I was recently invited to join a working group looking at the issue of mental health as it affects members of our church fellowship. We’ve produced guidance for the U.K. and Canada but there are still a lot of countries to cover where we also have churches. Some of those countries are facing major traumas beyond Covid so the mental health problems are also probably very significant. Our guidance simply identifies a whole range of mental health issues ranging from depression and anxiety to OCD and PTSD, with many more conditions in the mix. We’ve also given some advice for church leaders on how they can best provide help and support. What we can’t do is tell them how to cure any of the conditions because (a) none of us are specialists and, more importantly, (b) there are no cures. A combination of drugs and therapy may help and suppress a condition for years on end, but there is no ultimate cure. I know because I’ve been a depression sufferer for almost 50 years, currently enjoying a long spell free of depression, but wise enough to know it can always rear its ugly head. Winston Churchill famously called depression his black dog but I love my dogs so I’ll just call it depression.

I’m grateful for the many avenues of support for people with mental health issues, and I’m also pleased that we live in a time when it’s easier to be open about how we feel. I’m grateful for counsellors, psychotherapists, psychiatrists, doctors, nurses and whoever else has dedicated themselves to helping people who suffer. Theirs is a thankless task, some successes I’m sure but sadly knowing that they will always be employed. People will always need them, or maybe not.

I believe that all mental health issues can be traced back to the Garden of Eden, appreciating that immediately puts me at odds with the majority of counsellors etc., but bear with me. The Garden of Eden provided a blissful environment for its humans, Adam and Eve. They had no reason to be depressed or anxious. They didn’t have to obsess leading to compulsions or suffer post traumatic consequences while they were there. Maybe they did when they had to leave the Garden to face a new, harsher world. Maybe PTSD was the first mental health condition, who knows? While they were there though, having everything provided for them, enjoying a wonderful friendship with God their creator, taking care of his creation and looking after the animals, having a perfect existence, mental health issues were unknown. Then they sinned and everything changed. Outside the Garden of Eden life was so different. Sin had spoiled their friendship with their creator and it was never the same again. The pleasure they had received working in the Garden was replaced by hard toil as if the earth had become their enemy. The wonderful relationship they had with the animal kingdom broke down and also broke down between the animals themselves. Human relationships became tortuous and this world’s first two children grew up with one killing the other as envy gripped him.
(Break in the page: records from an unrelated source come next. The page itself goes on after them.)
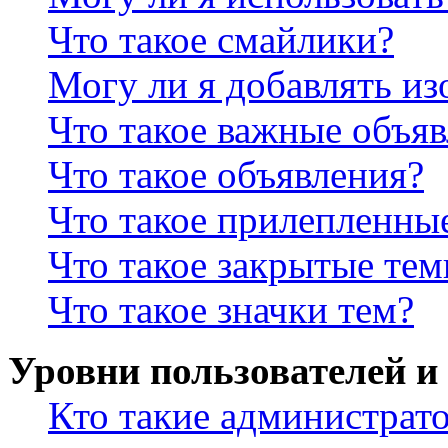
Что такое смайлики?
Могу ли я добавлять и
Что такое важные объя
Что такое объявления?
Что такое прилепленны
Что такое закрытые те
Что такое значки тем?
Уровни пользователей и
Кто такие администрат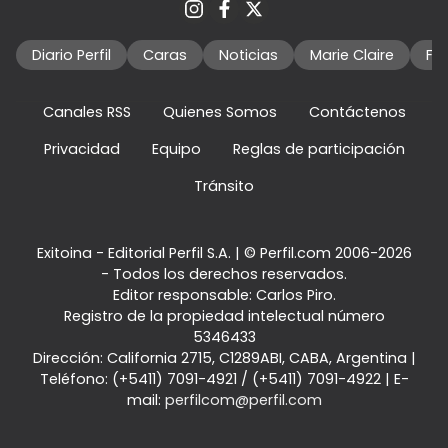
Diario Perfil
Caras
Noticias
Marie Claire
Fo
Canales RSS
Quienes Somos
Contáctenos
Privacidad
Equipo
Reglas de participación
Tránsito
Exitoina - Editorial Perfil S.A.
| © Perfil.com 2006-2026
- Todos los derechos reservados.
Editor responsable: Carlos Piro.
Registro de la propiedad intelectual número
5346433
Dirección:
California 2715
,
C1289ABI
,
CABA, Argentina
|
Teléfono:
(+5411) 7091-4921
/
(+5411) 7091-4922
| E-
mail:
perfilcom@perfil.com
That’s the world that sin has left us with. I’ve said before that sin is like a virus that affects everyone and everything, far worse than Covid. It’s ongoing impact is destroying the world, it’s wrecked human relationships and brought us to a state where we can’t cope with life, and many of us suffer its consequences through mental health issues. I’m not saying that my own sin has created my depression, nothing of the sort. I’m saying that sin’s impact on the world has led to this change in the human race where instead of being at peace we are ill at ease, lost, confused, fearful of the future. Its effect seems more apparent in some than others but we all know those feelings.

It will change one day. Sometime in the future, soon I believe, Jesus is coming back to Earth. He came once to save us, this time he’s coming to reign as the Earth’s rightful king. There’s a lovely picture presented to us in the Bible of this future time. “Be glad and rejoice forever in what I will create, for I will create Jerusalem to be a delight and its people a joy. I will rejoice over Jerusalem and take delight in my people; the sound of weeping and of crying will be heard in it no more. Never again will there be in it an infant who lives but a few days, or an old man who does not live out his years; … The wolf and the lamb will feed together, and the lion will eat straw like the ox, and dust will be the serpent’s food. They will neither harm nor destroy on all my holy mountain, says the LORD.” (1)

This is the world that Jesus will create when he returns and it will be a world where we can find real peace, where we have no need to be anxious or depressed. Jesus will deal with all the trauma.